IMAGINE: China sinks one of the United States Navy’s aircraft carriers. The unlikely scenario would surely trigger panic, or worse, the beginning of the Third World War, wouldn’t it?

In recent years, China has undeniably made progress in advancing its military equipment into a more capable and, if I dare say, lethal—from improving its hypersonic missiles to developing hybrid torpedos. China could reportedly sink a Nimitz-class aircraft carrier in five ways: carrier ballistic missiles, hypersonic glide vehicles, anti-ship missiles, and hybrid cruise missiles or torpedoes. Let’s take a closer look at each of these methods.

Carrier-killing Missiles

Among the recent weapon development and addition to the Chinese military inventory are its carrier-killing missiles DF-21D (NATO reporting name CSS-5 Mod-4) and DF-26. Both mobile launchers are capable of hitting moving targets between 1,000 to 2,500 miles away.

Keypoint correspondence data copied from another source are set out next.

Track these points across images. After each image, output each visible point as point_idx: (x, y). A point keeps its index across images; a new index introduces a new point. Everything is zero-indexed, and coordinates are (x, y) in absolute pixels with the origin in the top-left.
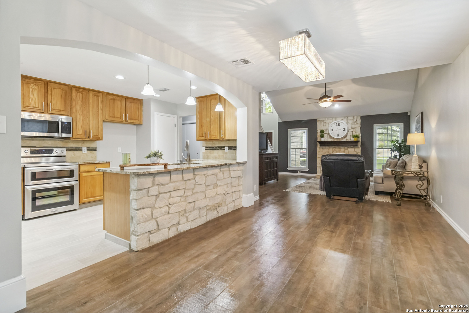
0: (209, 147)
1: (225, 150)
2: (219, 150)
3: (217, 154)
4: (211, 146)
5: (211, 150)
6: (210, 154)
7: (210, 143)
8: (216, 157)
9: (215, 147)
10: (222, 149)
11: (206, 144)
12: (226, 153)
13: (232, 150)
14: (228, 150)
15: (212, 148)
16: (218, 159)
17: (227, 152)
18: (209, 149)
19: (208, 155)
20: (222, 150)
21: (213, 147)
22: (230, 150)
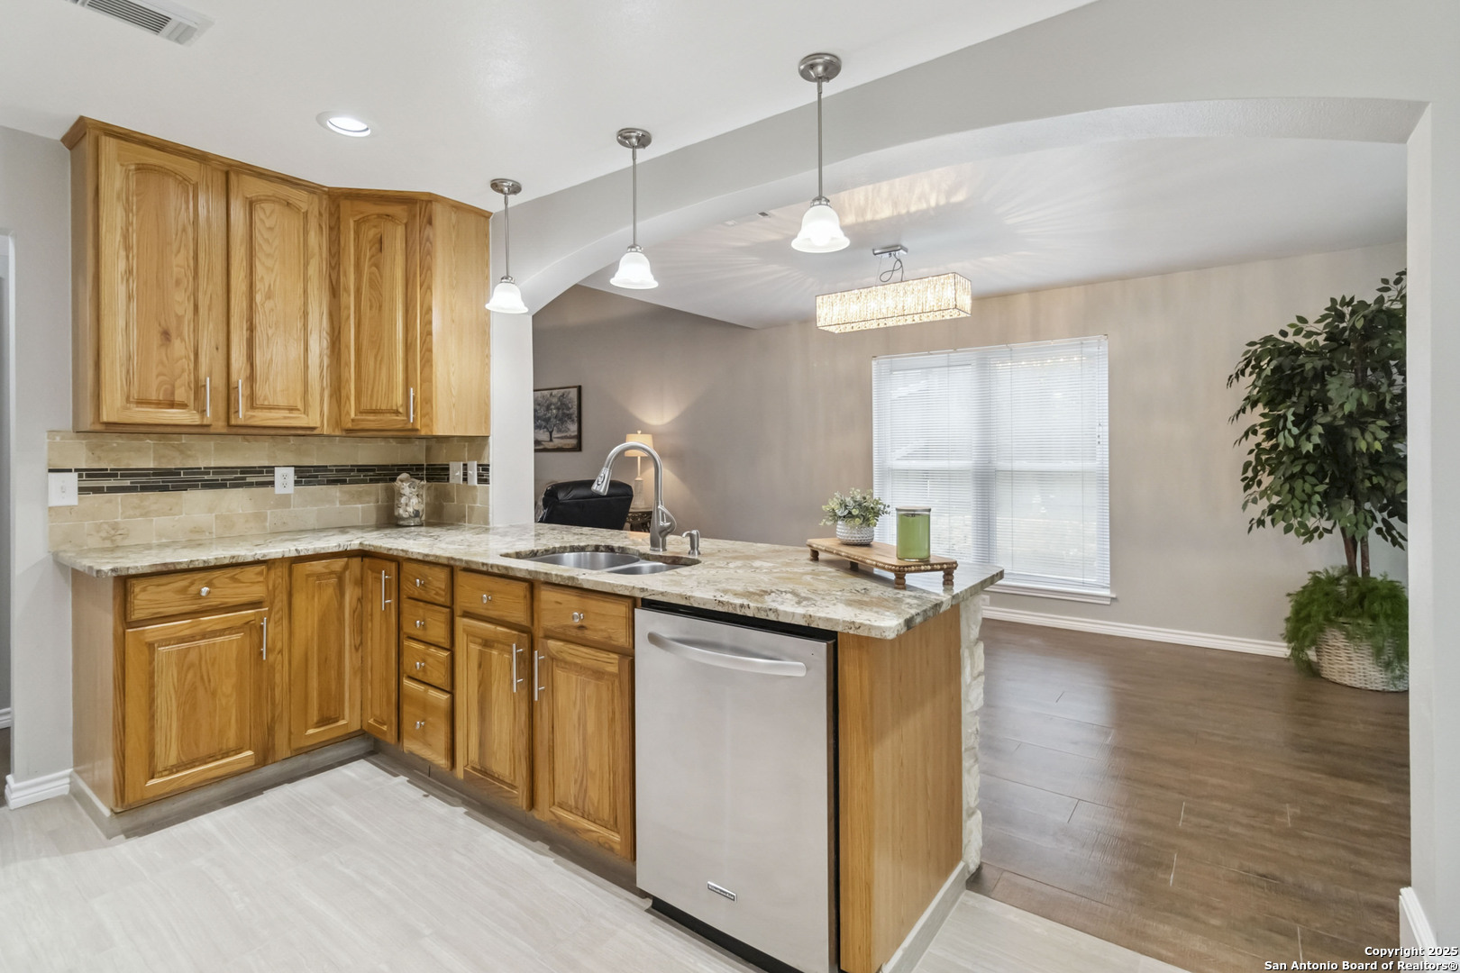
0: (127, 473)
1: (272, 483)
2: (222, 485)
3: (210, 510)
4: (152, 466)
5: (144, 489)
6: (145, 515)
7: (136, 443)
8: (197, 530)
9: (196, 471)
10: (248, 480)
11: (92, 449)
12: (284, 501)
13: (320, 483)
14: (297, 483)
15: (159, 480)
16: (220, 538)
17: (287, 496)
18: (127, 483)
19: (115, 527)
20: (250, 485)
21: (176, 472)
22: (308, 483)
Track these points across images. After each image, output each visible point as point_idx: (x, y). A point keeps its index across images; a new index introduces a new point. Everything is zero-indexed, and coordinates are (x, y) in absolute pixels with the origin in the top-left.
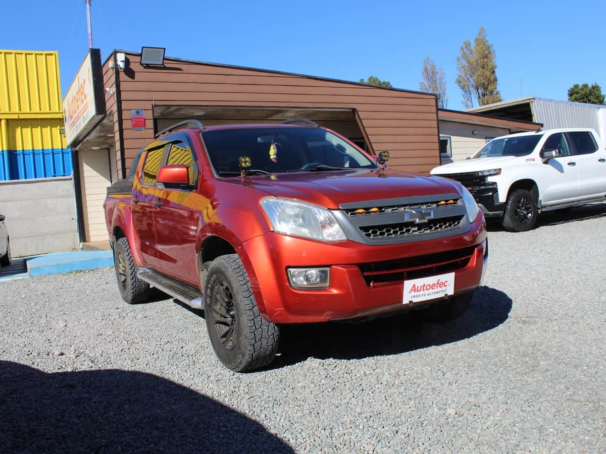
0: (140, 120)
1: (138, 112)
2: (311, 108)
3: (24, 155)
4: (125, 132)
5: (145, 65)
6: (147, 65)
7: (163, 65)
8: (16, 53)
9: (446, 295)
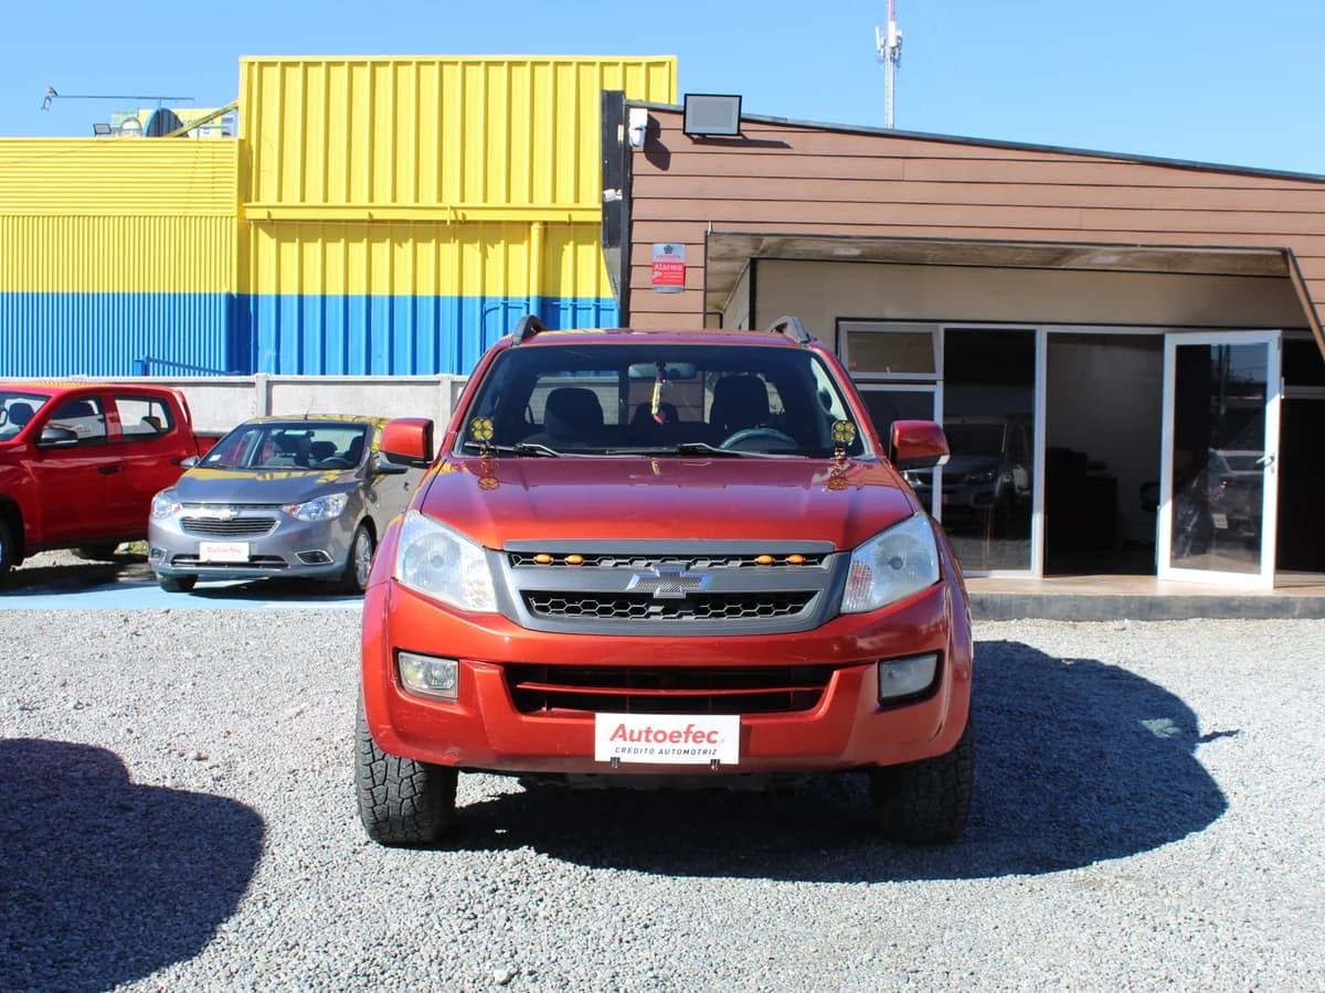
0: (674, 267)
1: (668, 250)
2: (1143, 246)
3: (575, 308)
4: (634, 295)
5: (695, 137)
6: (703, 135)
7: (739, 134)
8: (579, 64)
9: (714, 761)
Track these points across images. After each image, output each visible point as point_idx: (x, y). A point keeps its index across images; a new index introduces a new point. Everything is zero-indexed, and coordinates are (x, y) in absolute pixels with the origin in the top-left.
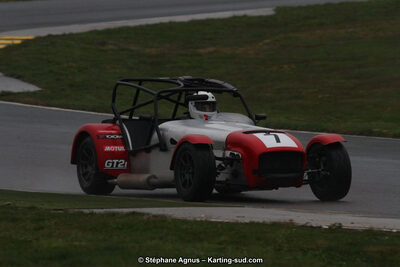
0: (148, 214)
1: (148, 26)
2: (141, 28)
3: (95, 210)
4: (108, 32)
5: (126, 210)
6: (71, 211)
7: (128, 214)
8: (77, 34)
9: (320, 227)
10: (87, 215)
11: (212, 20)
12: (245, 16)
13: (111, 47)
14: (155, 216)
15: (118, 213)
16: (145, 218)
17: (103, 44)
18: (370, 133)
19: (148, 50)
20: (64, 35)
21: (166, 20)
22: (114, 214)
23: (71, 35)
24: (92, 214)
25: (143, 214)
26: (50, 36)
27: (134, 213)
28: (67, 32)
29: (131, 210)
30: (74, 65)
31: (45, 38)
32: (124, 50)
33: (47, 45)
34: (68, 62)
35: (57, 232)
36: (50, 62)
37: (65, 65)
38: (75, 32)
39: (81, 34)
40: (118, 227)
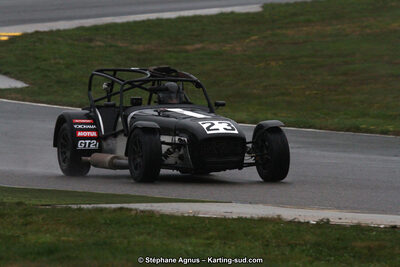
0: (136, 210)
1: (135, 23)
2: (128, 24)
3: (82, 206)
4: (96, 28)
5: (113, 206)
6: (59, 207)
7: (115, 210)
8: (65, 31)
9: (308, 222)
10: (74, 210)
11: (200, 17)
12: (232, 13)
13: (101, 44)
14: (142, 211)
15: (106, 209)
16: (133, 213)
17: (91, 40)
18: (357, 130)
19: (135, 47)
20: (51, 32)
21: (153, 16)
22: (102, 210)
23: (58, 31)
24: (80, 209)
25: (131, 210)
26: (37, 32)
27: (121, 209)
28: (54, 29)
29: (119, 205)
30: (61, 61)
31: (32, 34)
32: (111, 46)
33: (35, 42)
34: (55, 58)
35: (45, 227)
36: (37, 58)
37: (53, 61)
38: (62, 28)
39: (68, 30)
40: (106, 223)
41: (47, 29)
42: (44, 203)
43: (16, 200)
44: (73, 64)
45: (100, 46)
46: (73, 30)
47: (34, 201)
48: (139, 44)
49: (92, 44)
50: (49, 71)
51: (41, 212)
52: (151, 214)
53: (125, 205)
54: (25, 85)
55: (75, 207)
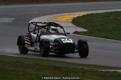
0: (120, 72)
3: (102, 70)
4: (111, 13)
5: (112, 71)
6: (95, 70)
7: (113, 72)
8: (101, 13)
13: (112, 18)
15: (110, 71)
17: (109, 17)
20: (96, 13)
22: (108, 72)
23: (99, 13)
24: (101, 71)
25: (118, 72)
26: (92, 14)
27: (115, 72)
28: (97, 13)
29: (114, 70)
30: (99, 23)
31: (90, 14)
32: (116, 19)
33: (91, 17)
34: (97, 22)
35: (90, 77)
36: (91, 22)
37: (96, 23)
38: (100, 13)
39: (102, 13)
40: (109, 76)
41: (95, 13)
42: (90, 69)
43: (81, 68)
44: (103, 24)
45: (112, 19)
46: (104, 13)
47: (87, 68)
49: (110, 18)
50: (95, 26)
51: (89, 72)
53: (117, 71)
54: (87, 31)
55: (100, 70)
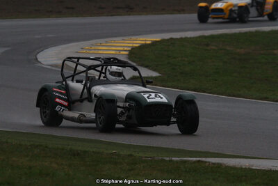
0: (209, 162)
1: (240, 33)
2: (235, 34)
3: (173, 159)
4: (212, 37)
5: (195, 159)
6: (156, 158)
7: (195, 162)
8: (191, 38)
10: (167, 161)
13: (213, 47)
14: (213, 164)
15: (189, 161)
16: (207, 164)
17: (208, 45)
19: (238, 50)
20: (181, 38)
21: (253, 29)
22: (185, 162)
23: (186, 38)
24: (170, 161)
25: (206, 162)
26: (171, 39)
27: (199, 161)
28: (184, 37)
29: (198, 159)
30: (186, 59)
31: (168, 40)
32: (222, 50)
33: (169, 46)
34: (182, 57)
35: (143, 172)
36: (169, 57)
37: (180, 59)
38: (189, 36)
39: (193, 38)
40: (186, 171)
41: (178, 37)
42: (147, 156)
43: (129, 153)
44: (194, 61)
45: (213, 49)
46: (197, 37)
47: (141, 154)
48: (241, 48)
49: (209, 48)
50: (176, 65)
51: (144, 162)
52: (219, 166)
53: (204, 159)
54: (158, 75)
55: (168, 159)
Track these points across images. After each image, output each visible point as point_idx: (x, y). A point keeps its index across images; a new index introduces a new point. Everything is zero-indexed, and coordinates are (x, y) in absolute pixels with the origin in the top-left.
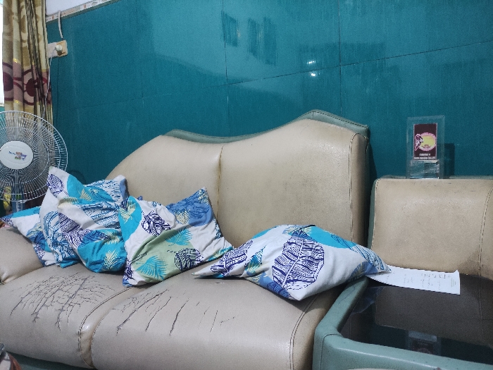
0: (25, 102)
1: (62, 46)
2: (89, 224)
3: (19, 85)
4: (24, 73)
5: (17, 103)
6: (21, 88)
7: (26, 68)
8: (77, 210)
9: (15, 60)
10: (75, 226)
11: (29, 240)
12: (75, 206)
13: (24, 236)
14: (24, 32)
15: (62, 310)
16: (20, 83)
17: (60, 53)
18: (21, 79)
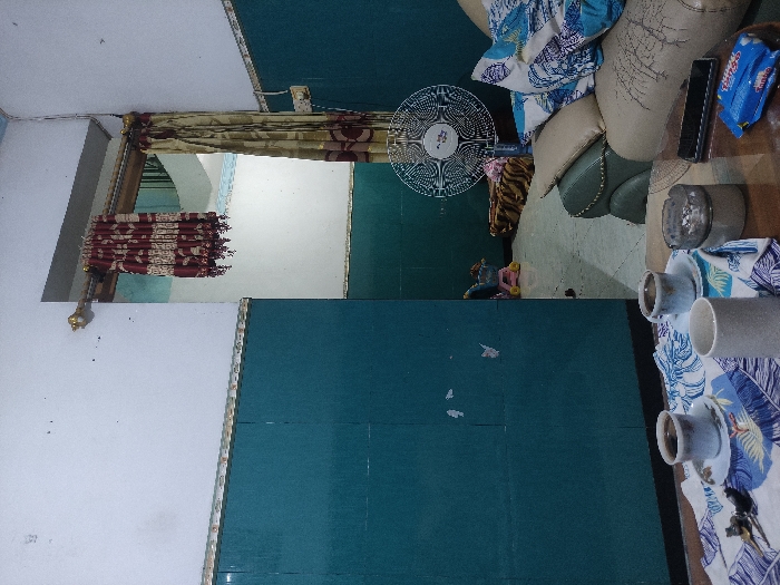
0: (369, 141)
1: (298, 92)
2: (554, 25)
3: (350, 146)
4: (335, 140)
5: (371, 149)
6: (352, 144)
7: (329, 138)
8: (534, 39)
9: (321, 147)
10: (554, 42)
11: (556, 111)
12: (528, 42)
13: (550, 118)
14: (286, 136)
15: (664, 41)
16: (347, 145)
17: (306, 96)
18: (343, 143)
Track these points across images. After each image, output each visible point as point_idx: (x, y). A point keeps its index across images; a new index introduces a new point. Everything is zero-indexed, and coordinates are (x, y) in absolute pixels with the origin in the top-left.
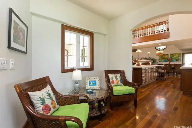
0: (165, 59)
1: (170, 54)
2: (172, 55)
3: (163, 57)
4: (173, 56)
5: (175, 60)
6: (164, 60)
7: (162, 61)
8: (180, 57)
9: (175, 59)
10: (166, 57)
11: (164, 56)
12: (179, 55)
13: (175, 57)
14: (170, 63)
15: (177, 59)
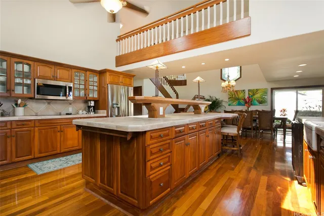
0: (238, 99)
1: (249, 91)
2: (253, 92)
3: (234, 96)
4: (254, 95)
5: (257, 103)
6: (237, 102)
7: (234, 103)
8: (266, 97)
9: (258, 101)
10: (241, 95)
11: (237, 94)
12: (265, 92)
13: (257, 96)
14: (248, 108)
15: (261, 99)
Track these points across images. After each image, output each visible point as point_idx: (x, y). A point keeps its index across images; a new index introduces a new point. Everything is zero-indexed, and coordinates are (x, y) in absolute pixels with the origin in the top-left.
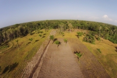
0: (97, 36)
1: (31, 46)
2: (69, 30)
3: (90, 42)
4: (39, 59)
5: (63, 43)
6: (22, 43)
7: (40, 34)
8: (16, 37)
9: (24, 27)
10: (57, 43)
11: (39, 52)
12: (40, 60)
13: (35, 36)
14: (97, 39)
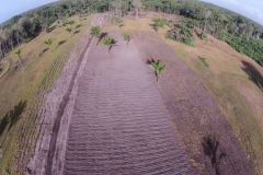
0: (199, 31)
1: (50, 56)
2: (134, 14)
3: (183, 40)
4: (69, 82)
5: (121, 42)
6: (30, 54)
7: (69, 26)
8: (15, 44)
9: (32, 19)
10: (106, 43)
11: (69, 66)
12: (72, 83)
13: (57, 33)
14: (199, 36)
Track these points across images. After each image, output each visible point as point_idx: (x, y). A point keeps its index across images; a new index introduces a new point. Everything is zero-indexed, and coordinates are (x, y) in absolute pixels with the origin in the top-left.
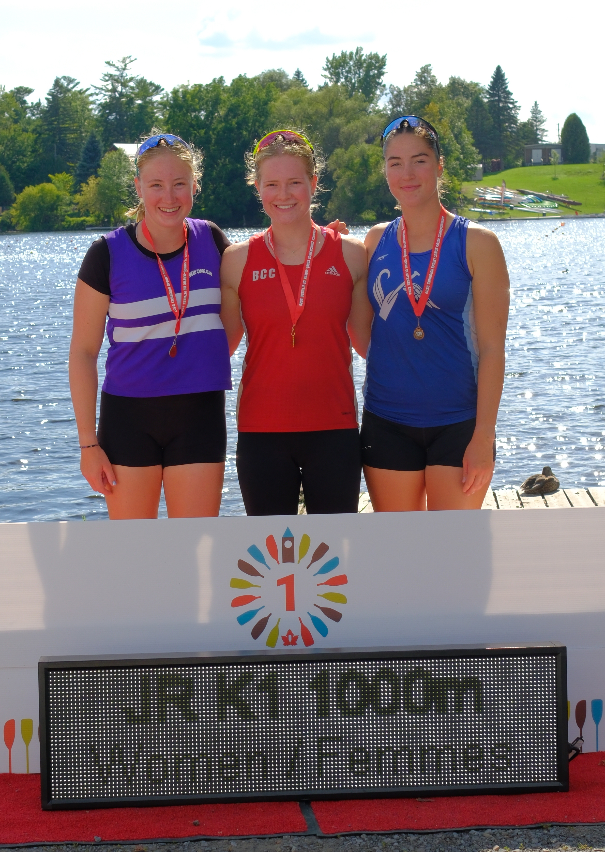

Developed sometime between the late 1960s to mid-80s, a Dong Feng (DF)-21 is a medium- and/or intermediate-range ballistic missile (MRBM/IRBM). It is identified as China’s first solid-fuel land-based missile, intended initially as a strategic weapon. However, its current version, the DF-21D, was identified as designed to accommodate nuclear and conventional missions by the US National Air and Space Intelligence Center in 2009. Moreover became the world’s first anti-ship ballistic missile (ASBM) with the capacity to be an anti-satellite weapon/anti-missile weapon carrier at a maximum range of more than 900 miles. In 2010, former US Pacific Command Chief Admiral Robert F. Willard “made an alarming but little-noticed disclosure” to the legislators regarding China’s development and testing of the DF-21D “designed specifically to target aircraft carriers,” which the US has “currently … no defense against it” and remain to pose a threat to US operations in the Pacific.

DF-21D missile
A DF-21D missile, as seen after the military parade in Beijing on September 3, 2015. (Image source: Wikimedia Commons)

DF-26, on the other hand, is an upgraded version of the DF-21 with a range of over 2,500 miles that was confirmed to exist in the mid-2010s and reported to have fired as a response to a US U-2 spy plane in August 2020 when it entered a no-fly zone during a Chinese live-fire naval drill.

China’s Hypersonic Glide Vehicles

The next potent missile China could threaten a US aircraft carrier with is its DF-17 which mounts the DF-ZF (WU-14) Hypersonic Glide Vehicle (HGV). It made its public debut in 2019 and was said to be capable of flying from Mach 5 to Mach 10, with a maximum range of more than 1,500 miles. Like DF-21D and DF-26, the DF-17 can also carry a nuclear or conventional payload. Subsequently, a retired Japanese army general, Nozomu Yoshitomi, told Reuters that the HGV could cause existing defenses from the US and Japan to become obsolete, and “if we do not acquire a more sophisticated ballistic missile defense system, it will become impossible […] to respond,” Yoshitomi said.